So, as some of you know, I currently live and grew up in a really small town and have never really lived in a city larger than Williams Lake, and even then I lived 5 minutes outside of town. Perhaps due to this reason, I still live in a small town with my 100lb dog Buster. My drive is just over an hour each way to school so if I have class at 9:30 in the morning, I have to leave by 8:00. It is also much more expensive in the long run as I pay rent in Enderby plus I generally put around 800km on my car every week.
To many of you this sounds crazy, but for me it just seems to make sense. The city honestly scares me. It is busy and crowded. I get stressed out just entering the city sometimes, to be completely honest, I get stressed just going to Walmart as there are so many people there and all in a hurry. The funny thing about this is that a lot of my friends from home feel the same way and those that have moved to cities said that it took them a long time to adjust.
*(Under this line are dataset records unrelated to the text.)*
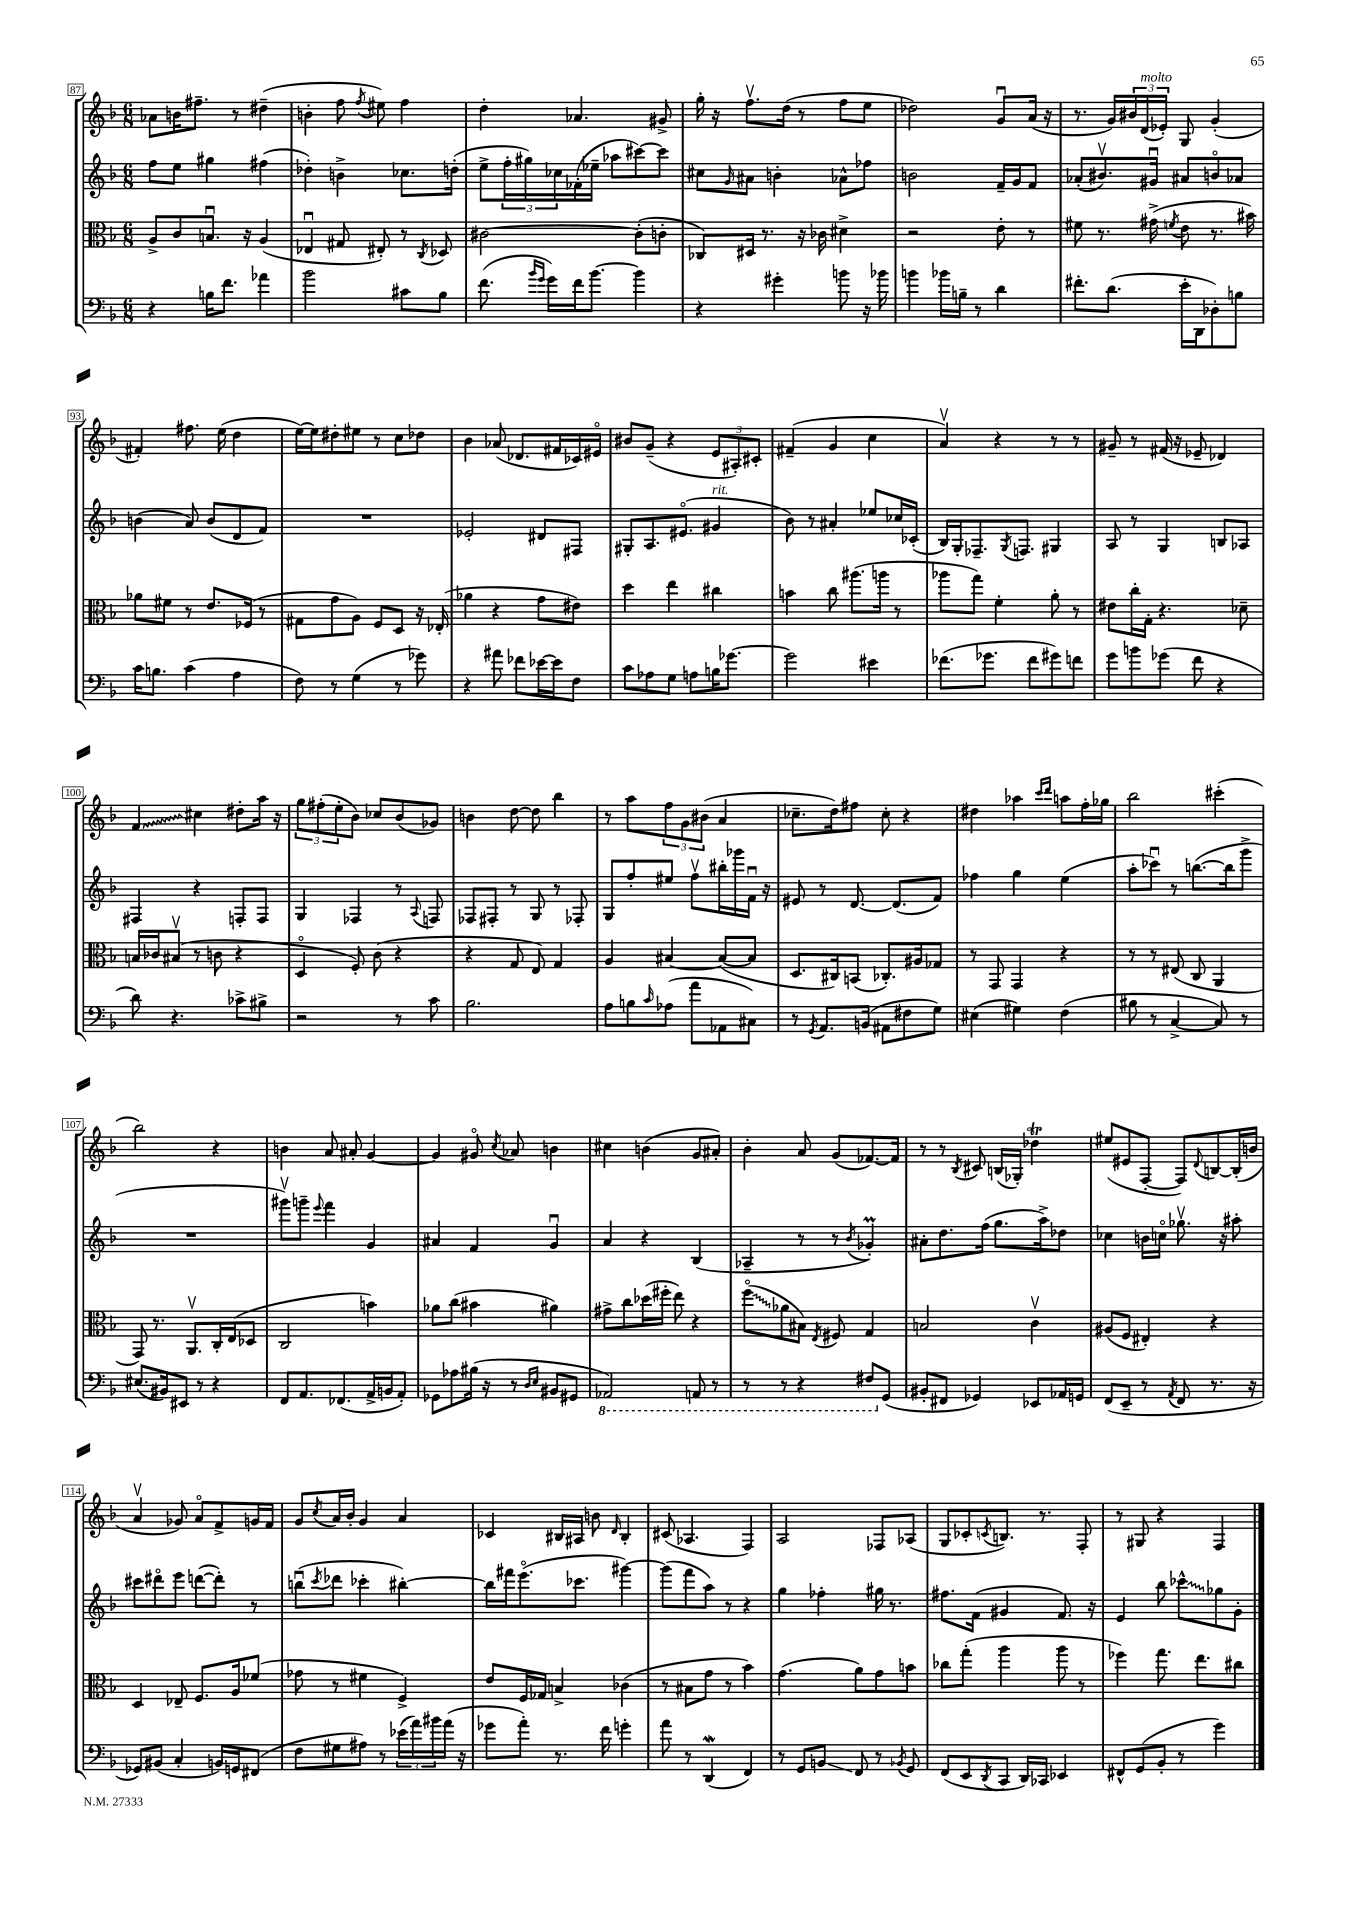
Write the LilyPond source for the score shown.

<<
\new StaffGroup <<
\new Staff = "s0" {
    \clef treble \key f \major \numericTimeSignature \time 6/8
    aes'8 b'16 fis''8.-- r8 dis''4--( |
    b'4-. f''8 \acciaccatura { f''8 } eis''8) f''4 |
    d''4-. aes'4. gis'8-> |
    g''16-. r16 f''8.\upbow d''16( r8 f''8 e''8 |
    des''2) g'8\downbow a'16( r16 |
    r8. g'16) \tuplet 3/2 { bis'16 d'16^\markup { \italic "molto" }( ees'16-.) } g8 g'4-.( |
    fis'4-.) fis''8. e''16( d''4 |
    e''16~) e''16 dis''8-. eis''8 r8 c''8 des''8 |
    bes'4 aes'8( des'8. fis'16 ces'16) eis'16\flageolet |
    bis'8 g'8--( r4 \tuplet 3/2 { e'8 ais8-.) cis'8-. } |
    fis'4--( g'4 c''4 |
    a'4\upbow) r4 r8 r8 |
    gis'8-- r8 fis'16( r16 ees'8-- des'4) |
    \once \override Glissando.style = #'zigzag f'4\glissando cis''4 dis''8-. a''16 r16 |
    \tuplet 3/2 { g''8 fis''8-.( e''8-. } bes'8) ces''8 bes'8( ges'8) |
    b'4 d''8~ d''8 bes''4 |
    r8 a''8 \tuplet 3/2 { f''8 g'8 bis'8( } a'4 |
    ces''8.-- d''16) fis''8 ces''8-. r4 |
    dis''4 aes''4 \grace { c'''16 d'''16 } a''8 f''16-. ges''16 |
    bes''2 cis'''4-.( |
    bes''2) r4 |
    b'4 a'8 ais'8-. g'4~ |
    g'4 gis'8\flageolet \acciaccatura { c''8 } aes'8 b'4 |
    cis''4 b'4( g'8 ais'8-.) |
    bes'4-. a'8 g'8( fes'8.~) fes'16 |
    r8 r8 \acciaccatura { bes8 } cis'8 b16( ges16-.) des''4\trill |
    eis''8( eis'8 f8~-. f8) \appoggiatura { d'8 } b8~ b16-.( b'16 |
    a'4\upbow ges'8) a'8\flageolet f'8-> g'16 f'16 |
    g'8 \acciaccatura { c''8 } a'16 bes'16-. g'4 a'4 |
    ces'4 bis16 ais16 b'8 \grace { d'16 } bis4-. |
    cis'8( aes4. f4) |
    a2 fes8 aes8( |
    g8 ces'8-. \acciaccatura { c'8 } b8.) r8. f8-. |
    r8 gis8 r4 f4 \bar "|." |
}
\new Staff = "s1" {
    \clef treble \key f \major \numericTimeSignature \time 6/8
    f''8 e''8 gis''4 fis''4( |
    des''4-.) b'4-> ces''8. d''16-.( |
    e''8-> \tuplet 3/2 { f''16-. gis''16) ces''16 } fes'16-.( ees''16-- aes''8 cis'''8~) cis'''8 |
    cis''8 \grace { g'16 } ais'8 b'4-. aes'8-^ fes''8 |
    b'2 f'16-- g'16 f'8 |
    aes'8-.( bis'8.\upbow) gis'16\downbow ais'8 b'8\flageolet aes'8 |
    b'4( a'8) b'8( d'8 f'8) |
    R2. |
    ees'2-. dis'8 fis8 |
    gis8-. a8. eis'8.\flageolet( gis'4^\markup { \italic "rit." } |
    bes'8) r8 ais'4-. ees''8 ces''16 ces'16-.( |
    bes16) g16-. fes8.-- \acciaccatura { g8 } f8. gis4 |
    a8 r8 g4 b8 aes8 |
    fis4 r4 f8-. f8 |
    g4 fes4 r8 \appoggiatura { a8 } f8 |
    fes8 fis8-. r8 g8 r8 fes8-. |
    g8 f''8-. eis''8 f''8\upbow bis''16-. ges'''16 f'16\downbow r16 |
    eis'8 r8 d'8.~ d'8.( f'8) |
    fes''4 g''4 e''4( |
    a''8-. ces'''8\downbow) r8 b''8.~( b''16 g'''8-> |
    R2. |
    gis'''8\upbow) g'''8-- \appoggiatura { e'''8 } f'''4 g'4 |
    ais'4 f'4 g'4\downbow |
    a'4 r4 bes4( |
    aes4-- r8 r8 \acciaccatura { bes'8 } ges'4-.\prall) |
    ais'8-. d''8. f''16( g''8. a''16->) des''8 |
    ces''4 b'16 c''16\flageolet ges''8.\upbow r16 ais''8-. |
    cis'''8 dis'''8\flageolet e'''8 d'''8~( d'''8-.) r8 |
    b''8\downbow( \acciaccatura { c'''8 } des'''8 ces'''4-. bis''4~-.) |
    bis''16 fis'''16 e'''8.\flageolet( ces'''8. gis'''4~) |
    gis'''8( f'''8 a''8) r8 r4 |
    g''4 fes''4-. gis''16 r8. |
    fis''8. f'16( gis'4 f'8.) r16 |
    e'4 bes''8 \once \override Glissando.style = #'zigzag ces'''8-^\glissando ges''8 g'8-. \bar "|." |
}
\new Staff = "s2" {
    \clef alto \key f \major \numericTimeSignature \time 6/8
    a8-> c'8 b8.\downbow r16 a4( |
    ees4\downbow gis8 eis8-.) r8 \acciaccatura { c8 } des8 |
    cis'2~ cis'8-.( c'8-. |
    ces8) dis16 r8. r16 ces'16 dis'4-> |
    r2 e'8-. r8 |
    fis'8 r8. gis'16->( \acciaccatura { f'8 } e'8 r8. bis'16) |
    aes'8 fis'8 r8 e'8. fes16( r8 |
    gis8 g'8 a8) f8 d8 r16 ees16-.( |
    aes'4 r4 g'8 eis'8) |
    d''4 e''4 cis''4 |
    b'4 c''8 ais''8.( a''16 r8 |
    aes''8 g''8) f'4-. a'8-. r8 |
    eis'8 c''16-. g16-. r4. des'8-- |
    b16 ces'16 bis8\upbow( r8 c'8 r4 |
    d4\flageolet f8-.) c'8( r4 |
    r4 g8 e8) g4 |
    a4 bis4~ bis8~( bis8 |
    d8. cis16) b,8( ces8.-.) ais16 ges8 |
    r8 g,8 g,4 r4 |
    r8 r8 eis8( c8 a,4 |
    g,8) r8. a,8.\upbow c16-. e16( des8 |
    c2 b'4) |
    aes'8 c''8( bis'4 ais'4) |
    gis'8-> c''8 des''16( fis''16-. e''8) r4 |
    \once \override Glissando.style = #'zigzag f''8\flageolet\glissando( aes'8 bis8) \acciaccatura { e8 } fis8 g4 |
    b2 c'4\upbow |
    ais8( f8 eis4-.) r4 |
    d4 ees8-- f8. a16 fes'8( |
    ges'8 r8 fis'4 f4->) |
    e'8 f16 ges16 b4-> ces'4( |
    r8 bis8 g'8 r8 bes'4) |
    g'4.( a'8) g'8 b'8 |
    ces''8 g''8-.( a''4 a''8 r8 |
    fes''4) g''8. e''8. cis''8 \bar "|." |
}
\new Staff = "s3" {
    \clef bass \key f \major \numericTimeSignature \time 6/8
    r4 b16 f'8. aes'4 |
    bes'2 cis'8 bes8 |
    f'8.( \grace { bes'16 g'16 } g'16) f'16 bes'8.~ bes'4 |
    r4 gis'4-. b'8 r16 bes'16 |
    b'4 bes'16 b16-- r8 d'4 |
    fis'8.-. d'8.( e'16-. d,16 des8-.) b8 |
    c'16 b8. c'4( a4 |
    f8) r8 g4( r8 ges'8) |
    r4 ais'8 fes'8 ees'16~ ees'16 f8 |
    c'8 aes8 g8 a8 b16 ges'8.~ |
    ges'2 eis'4 |
    fes'8.( ges'8. fes'8 gis'8) f'8 |
    g'8 b'8 ges'8( f'8 r4 |
    d'8) r4. ces'8-> bis8-> |
    r2 r8 c'8 |
    bes2. |
    a8 b8 \grace { c'16 } aes8( a'8 aes,8 cis8) |
    r8 \acciaccatura { g,8 } a,8. b,16( ais,8 fis8 g8) |
    eis4( gis4) f4( |
    bis8 r8 c4~-> c8) r8 |
    eis8.( bis,16) eis,8 r8 r4 |
    f,8 a,8. fes,8.( a,16-> b,16 a,8-.) |
    ges,8 aes8 bis16( r16 r8 \grace { d16 e16 } bis,8 gis,8 |
    \ottava #-1 aes,,2) a,,8 r8 |
    r8 r8 r4 fis,8 \ottava #0 g,8( |
    bis,8-. fis,8 ges,4) ees,8 aes,16 g,16 |
    f,8( e,8-- r8 \acciaccatura { a,8 } f,8 r8. r16 |
    ges,8) bis,8( c4-. b,16) g,16 fis,8( |
    f8 gis8 ais8) r8 \tuplet 3/2 { ees'16( a'16) bis'16 } a'16( r16 |
    ges'8 a'8-.) r8. f'16 g'4-. |
    a'8 r8 d,4\mordent( f,4) |
    r8 g,8 b,8\glissando f,8 r8 \acciaccatura { bes,8 } g,8 |
    f,8( e,8 \acciaccatura { d,8 } c,8 d,16) ces,16 ees,4 |
    fis,8-^ g,8( bes,8-. r8 g'4) \bar "|." |
}
>>
>>
\layout { \context { \Score currentBarNumber = #87 \override BarNumber.stencil = #(make-stencil-boxer 0.1 0.3 ly:text-interface::print) } }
Small towns in my opinion have so much going for them, especially if larger centers are easily accessible for shopping and cultural activities. There is a wealth of community feeling in small towns. I know most of my neighbors and even many strangers in the grocery store smile and say hi.
A while ago in class (September 27th) we talked about the Crisis of the 19th century and the reason for planning movements that attempted to ameliorate the conditions of the cities by introducing elements of the country. At that time the London slums were becoming a worry to the middle class. They were afraid that the poor members of these slums would rise up in revolution so they attempted to make living conditions better. Georg Simmel believed that the city caused over-stimulation and thus nervous exhaustion. There is also an idea of an intensification of urban stimuli where noise leads to feelings of indifference not caring about anything.
Although in some ways the city has gotten so much better, it has also gotten worse in some ways. Cities have grown far larger than the cities of the 19th century and thus they have different sets of problems, including my personal nemesis, traffic! Planners of the 20th century have tried to address the sets of problems that stem from the sheer magnitude of cities, but to a person who has lived only in small towns; cities are still scary, loud, busy places that as Simmel says create nervous over-stimulation and exhaustion.
I know that there is a completely different viewpoint to this, and that life in a really small town is unthinkable to many who grew up exclusively in a city, or have grown accustomed to the society and culture that the city encompasses.